Если бы этот факт не притянул к себе весь фокус ее внимания, Азирафаэль скорее всего почувствовала бы необычное жжение в груди, напоминающее уколы раскаленной иглой.
Глава 2
Кроули с самого утра почувствовал, что этот день пойдет псу под хвост. Почувствовал ровно с того самого момента, когда разлепил глаза в полпятого утра. Само по себе не очень благоприятное начало дня.
Но если говорить совсем откровенно, осознание этого пришло к нему еще вчера вечером, поскольку случилось именно то, что предвещала Азирафаэль.
Едва переступив порог своей модернистской квартиры, и слегка пошатываясь от выпитого вина, Кроули почувствовал запах паленых волос и чуть было не застонал от досады. Единственного, кому мог принадлежать этот поистине индивидуальный аромат, он нашел в своем кресле, стилизованном под трон. (А может это и правда был трон. Кроули приобрел его настолько давно, что помнил только безумного инженера-пиромана, которому передал рецепт нетушимого огня.) Кроули заглянул за спинку кресла с опасливой брезгливостью, с какой обычный человек заглядывает в мышеловку, от которой уже начал исходить запашок тухлятины.

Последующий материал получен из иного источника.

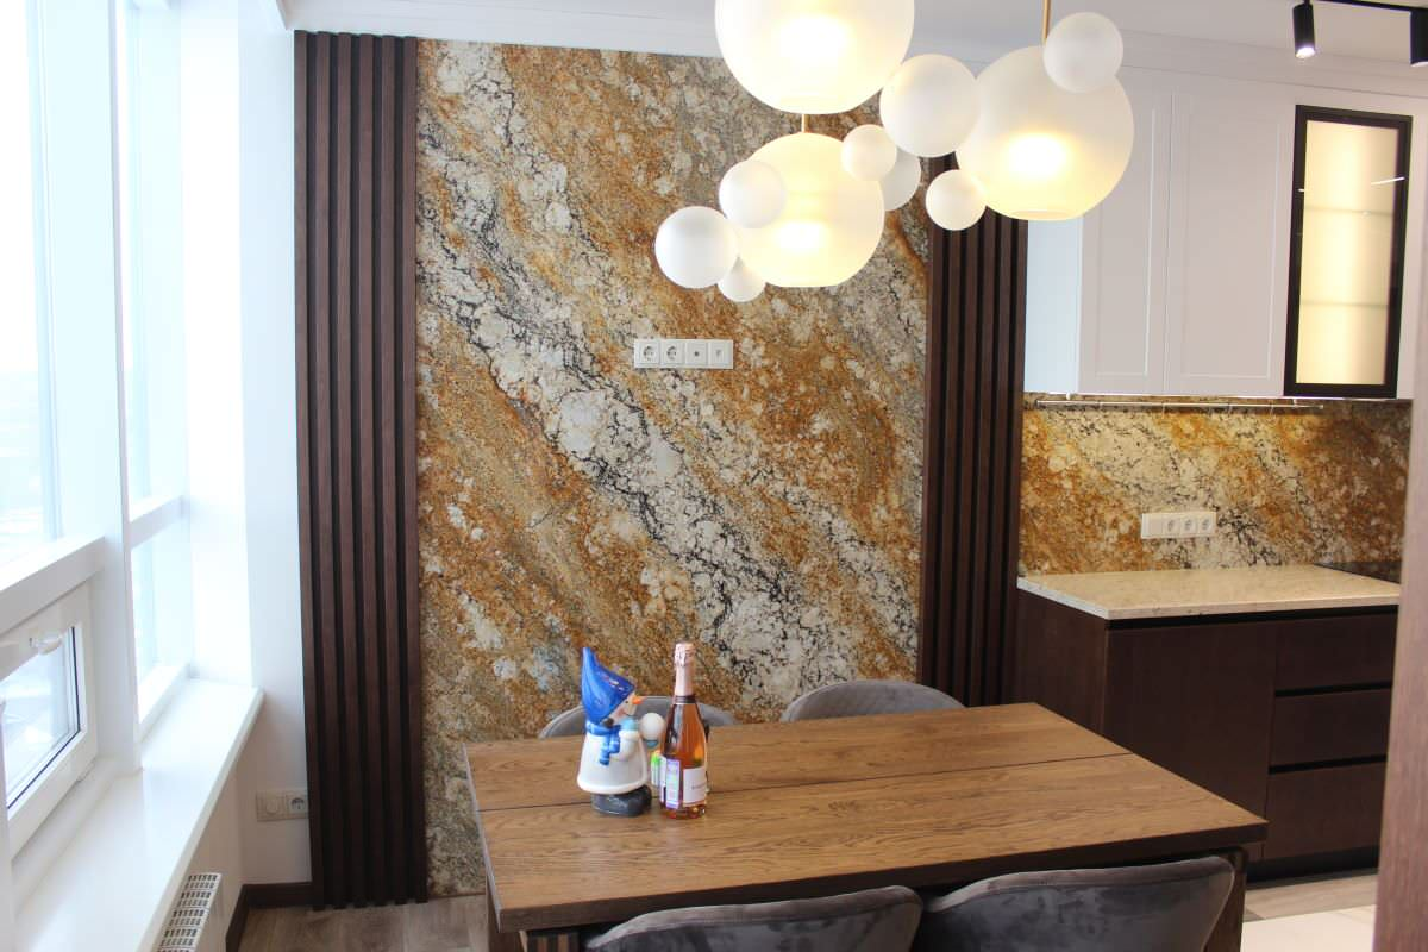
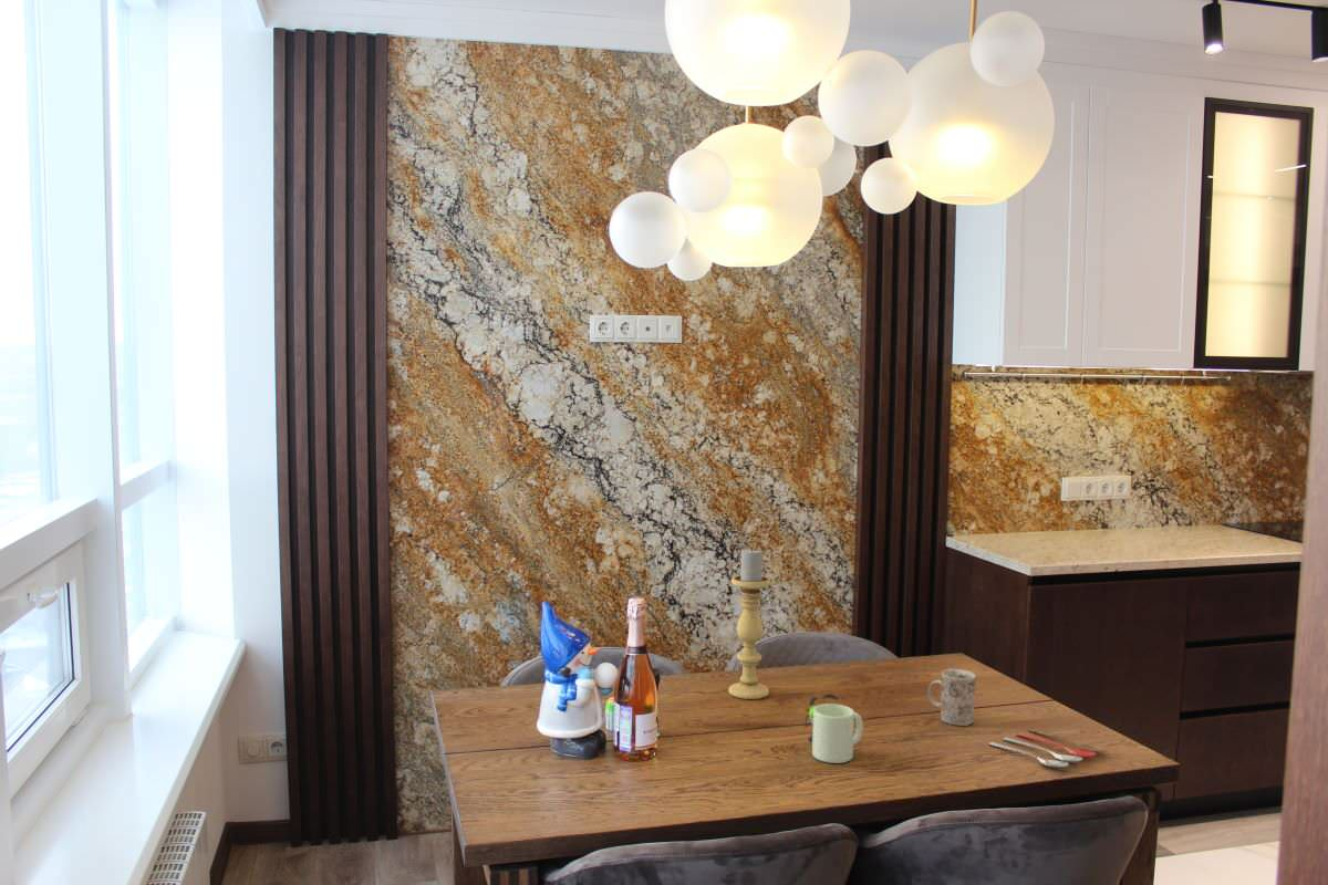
+ cooking utensil [987,728,1110,769]
+ mug [927,668,977,727]
+ mug [805,693,864,764]
+ candle holder [727,545,771,700]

– Хастур, – констатировал он.
– Кроули, – в свою очередь констатировал Хастур, глядя на него черными глазами, напоминающими две перезрелые маслины.
Выполнив таким образом своеобразный обряд приветствия, оба замолчали. Кроули в ожидании, а Хастур, по всей видимости, сроднился с креслом настолько, что явно испытывал некоторые трудности с отделением себя от него.
– Чем обязан? – наконец решил нарушить молчание Кроули. Исходя из измышлений Азирафаэль, он избрал линию поведения мудреца на горе, к которому все поднимаются за советом.
Хастур наконец смог распрямиться и, мерзко улыбнувшись (впрочем, по мнению Кроули, он по-другому и не умел), метнул в него свои маслины.
– Я к тебе с вестью, изменник.
– Ну, явно не для того, чтобы распить бутылочку красного, – фыркнул Кроули, осматривая сидение кресла после акта изнасилования седалищем герцога Ада.
Хастур поджал губы, обдумывая такую возможность, и она вызвала у него такую кислую гримасу, что даже лимон бы сморщился.
– Нет, – он красноречиво хрустнул шеей. – Владыка предложил тебе занять свое прежнее место в наших рядах.